Monitor web server logs for suspicious POST requests to the 'remove-meta-boxes-per-user-role' page originating from unusual referrers or user agents. Review WordPress admin activity logs to identify unexpected changes to meta box visibility settings, particularly if they coincide with reports of administrator confusion or unintended configuration drift. WordPress security plugins offering request logging can help surface CSRF attempts by flagging requests without valid nonce tokens.

Why prioritize this

Although this vulnerability carries a Medium CVSS score and requires user interaction to exploit, it should be prioritized for timely patching because it undermines the integrity of site administration interfaces and can be weaponized in targeted social engineering campaigns against site administrators. The ease of exploitation, combined with the broad attack surface of administrator-targeted phishing, justifies prompt remediation even in low-threat environments.

Risk score, explained

The CVSS 3.1 score of 4.3 reflects a network-accessible vulnerability requiring no authentication but mandating user interaction (UI:R). The integrity impact is limited (I:L) to the plugin's per-role settings, with no confidentiality or availability impact. The score appropriately balances the ease of delivery against the contained scope of the damage, landing it in the Medium severity band.

Frequently asked questions

Does this vulnerability allow an attacker to gain admin credentials or access to my site's content?

No. The vulnerability is limited to modifying the visibility of meta boxes for different user roles.
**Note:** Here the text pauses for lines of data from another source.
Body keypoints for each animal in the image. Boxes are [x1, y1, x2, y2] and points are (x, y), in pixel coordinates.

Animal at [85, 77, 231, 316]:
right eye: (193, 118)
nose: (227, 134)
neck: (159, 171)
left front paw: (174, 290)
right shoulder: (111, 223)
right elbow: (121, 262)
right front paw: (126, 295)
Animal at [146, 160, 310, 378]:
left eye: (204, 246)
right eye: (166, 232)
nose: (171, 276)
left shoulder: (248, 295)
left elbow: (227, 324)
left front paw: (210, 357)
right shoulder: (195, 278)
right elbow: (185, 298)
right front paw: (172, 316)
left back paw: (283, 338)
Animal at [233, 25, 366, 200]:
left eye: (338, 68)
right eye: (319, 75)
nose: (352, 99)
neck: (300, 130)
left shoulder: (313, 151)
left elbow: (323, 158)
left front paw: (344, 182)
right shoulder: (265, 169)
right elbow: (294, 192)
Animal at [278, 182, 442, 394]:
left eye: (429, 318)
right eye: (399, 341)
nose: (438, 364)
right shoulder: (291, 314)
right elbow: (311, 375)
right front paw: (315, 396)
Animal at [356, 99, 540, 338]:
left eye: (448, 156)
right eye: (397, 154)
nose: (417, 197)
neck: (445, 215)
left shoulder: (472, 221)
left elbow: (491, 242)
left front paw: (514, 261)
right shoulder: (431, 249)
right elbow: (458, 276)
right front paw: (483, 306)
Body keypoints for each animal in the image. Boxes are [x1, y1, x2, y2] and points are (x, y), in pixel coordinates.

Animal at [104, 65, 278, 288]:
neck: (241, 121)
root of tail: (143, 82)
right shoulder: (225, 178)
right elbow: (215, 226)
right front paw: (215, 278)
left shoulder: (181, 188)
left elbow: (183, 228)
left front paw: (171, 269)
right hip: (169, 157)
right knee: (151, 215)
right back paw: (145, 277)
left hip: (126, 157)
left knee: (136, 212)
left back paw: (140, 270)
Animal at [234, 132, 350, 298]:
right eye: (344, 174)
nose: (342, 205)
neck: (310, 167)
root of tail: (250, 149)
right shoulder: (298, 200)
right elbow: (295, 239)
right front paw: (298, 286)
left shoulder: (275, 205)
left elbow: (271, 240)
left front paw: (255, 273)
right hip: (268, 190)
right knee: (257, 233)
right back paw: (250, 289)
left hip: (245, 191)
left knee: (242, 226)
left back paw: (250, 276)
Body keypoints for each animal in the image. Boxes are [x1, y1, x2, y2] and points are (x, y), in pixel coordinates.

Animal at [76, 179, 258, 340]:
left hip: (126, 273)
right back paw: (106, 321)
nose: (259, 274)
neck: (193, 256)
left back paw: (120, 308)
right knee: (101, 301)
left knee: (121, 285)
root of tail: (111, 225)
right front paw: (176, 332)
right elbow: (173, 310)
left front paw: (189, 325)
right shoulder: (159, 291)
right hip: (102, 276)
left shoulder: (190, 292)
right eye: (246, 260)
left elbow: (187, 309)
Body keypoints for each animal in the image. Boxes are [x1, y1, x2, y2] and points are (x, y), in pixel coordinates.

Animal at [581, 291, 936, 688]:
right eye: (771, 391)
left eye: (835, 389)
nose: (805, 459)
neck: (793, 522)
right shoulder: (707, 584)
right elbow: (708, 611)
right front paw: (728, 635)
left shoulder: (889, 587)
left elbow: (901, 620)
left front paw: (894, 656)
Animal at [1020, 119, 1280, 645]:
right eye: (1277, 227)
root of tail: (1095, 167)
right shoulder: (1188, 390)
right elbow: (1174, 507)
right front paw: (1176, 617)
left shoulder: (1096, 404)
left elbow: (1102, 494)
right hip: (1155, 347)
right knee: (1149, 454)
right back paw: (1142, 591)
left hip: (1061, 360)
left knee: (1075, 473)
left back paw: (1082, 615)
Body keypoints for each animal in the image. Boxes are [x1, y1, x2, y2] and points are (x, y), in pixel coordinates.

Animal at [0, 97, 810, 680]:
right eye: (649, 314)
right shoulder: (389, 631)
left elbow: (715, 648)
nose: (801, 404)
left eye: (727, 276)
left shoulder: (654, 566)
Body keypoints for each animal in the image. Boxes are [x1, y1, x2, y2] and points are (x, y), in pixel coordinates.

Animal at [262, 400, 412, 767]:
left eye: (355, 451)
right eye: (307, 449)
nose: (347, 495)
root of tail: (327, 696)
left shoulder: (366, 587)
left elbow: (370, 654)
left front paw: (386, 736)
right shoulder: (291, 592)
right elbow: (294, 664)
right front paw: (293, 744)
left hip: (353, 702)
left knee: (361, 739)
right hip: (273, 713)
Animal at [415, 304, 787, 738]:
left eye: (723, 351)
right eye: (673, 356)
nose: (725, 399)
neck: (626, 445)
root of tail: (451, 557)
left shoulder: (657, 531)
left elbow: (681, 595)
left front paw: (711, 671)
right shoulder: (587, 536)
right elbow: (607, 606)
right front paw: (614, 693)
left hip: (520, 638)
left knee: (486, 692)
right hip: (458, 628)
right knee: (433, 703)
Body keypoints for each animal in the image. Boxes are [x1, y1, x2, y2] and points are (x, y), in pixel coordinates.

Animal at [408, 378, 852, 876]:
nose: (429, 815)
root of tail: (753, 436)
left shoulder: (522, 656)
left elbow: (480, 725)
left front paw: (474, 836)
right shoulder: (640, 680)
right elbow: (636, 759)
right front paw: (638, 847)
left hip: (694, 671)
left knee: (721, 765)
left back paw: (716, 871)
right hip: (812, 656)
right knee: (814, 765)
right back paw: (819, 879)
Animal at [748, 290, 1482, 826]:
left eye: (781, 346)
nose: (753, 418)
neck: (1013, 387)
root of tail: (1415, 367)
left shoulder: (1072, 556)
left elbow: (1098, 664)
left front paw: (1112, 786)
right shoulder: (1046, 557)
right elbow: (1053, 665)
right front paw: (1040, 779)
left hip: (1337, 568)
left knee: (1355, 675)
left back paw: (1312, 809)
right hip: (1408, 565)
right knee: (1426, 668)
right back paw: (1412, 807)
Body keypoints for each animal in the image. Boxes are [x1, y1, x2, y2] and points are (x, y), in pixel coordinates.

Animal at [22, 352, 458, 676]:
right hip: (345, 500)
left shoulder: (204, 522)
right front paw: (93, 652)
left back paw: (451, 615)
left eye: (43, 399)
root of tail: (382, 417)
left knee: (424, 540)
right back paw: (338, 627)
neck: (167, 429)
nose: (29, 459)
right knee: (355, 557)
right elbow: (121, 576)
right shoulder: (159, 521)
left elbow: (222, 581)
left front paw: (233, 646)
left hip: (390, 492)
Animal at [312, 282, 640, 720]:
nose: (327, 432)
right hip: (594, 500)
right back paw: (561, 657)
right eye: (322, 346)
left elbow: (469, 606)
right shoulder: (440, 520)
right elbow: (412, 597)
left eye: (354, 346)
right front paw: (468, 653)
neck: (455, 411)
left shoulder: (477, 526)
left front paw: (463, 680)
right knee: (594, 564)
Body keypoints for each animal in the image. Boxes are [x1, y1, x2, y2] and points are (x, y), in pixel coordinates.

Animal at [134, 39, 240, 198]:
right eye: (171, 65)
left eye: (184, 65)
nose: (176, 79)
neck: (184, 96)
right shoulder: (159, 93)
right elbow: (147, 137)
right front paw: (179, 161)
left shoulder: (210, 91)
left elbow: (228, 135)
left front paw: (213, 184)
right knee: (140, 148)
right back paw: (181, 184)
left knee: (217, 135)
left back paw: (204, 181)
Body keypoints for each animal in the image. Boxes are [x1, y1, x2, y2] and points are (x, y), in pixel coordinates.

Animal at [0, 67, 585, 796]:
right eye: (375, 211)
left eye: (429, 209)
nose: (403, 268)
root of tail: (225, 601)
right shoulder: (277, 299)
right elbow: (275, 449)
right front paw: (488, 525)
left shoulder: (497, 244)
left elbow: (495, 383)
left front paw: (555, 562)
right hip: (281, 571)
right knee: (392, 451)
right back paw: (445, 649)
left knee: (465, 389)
It does not expose passwords, expose published content, or grant unauthorized access levels. An attacker cannot read or delete data through this flaw.

Do I need to be an administrator for the attack to work?

Yes and no: the attacker does not need admin credentials, but a legitimate admin must be tricked into clicking a malicious link or visiting a compromised site while logged into WordPress. The attack leverages the admin's valid session.

How can I tell if my site was attacked using this vulnerability?

Look for unexpected changes to meta box visibility settings or administrator reports of missing content panels. WordPress security plugins and admin audit logs will show which users made configuration changes and when. Compare these against your change management records.

What should I do while waiting for a patch?

Update to the latest available version as soon as it becomes available. In the interim, educate administrators about social engineering tactics, disable admin access from untrusted networks if possible, and consider enabling two-factor authentication to add a second layer of protection.

This analysis is provided for informational purposes and reflects publicly available vulnerability data as of the modification date. Patch availability and specific version numbers should be verified directly with the plugin vendor or WordPress Plugin Directory. Organizations should validate all remediation steps in a non-production environment before deployment. SEC.co makes no warranty regarding the accuracy, completeness, or suitability of this information for any specific use case. Source: NVD (public-domain), retrieved 2026-07-08. Analysis generated by SEC.co (claude-haiku-4-5).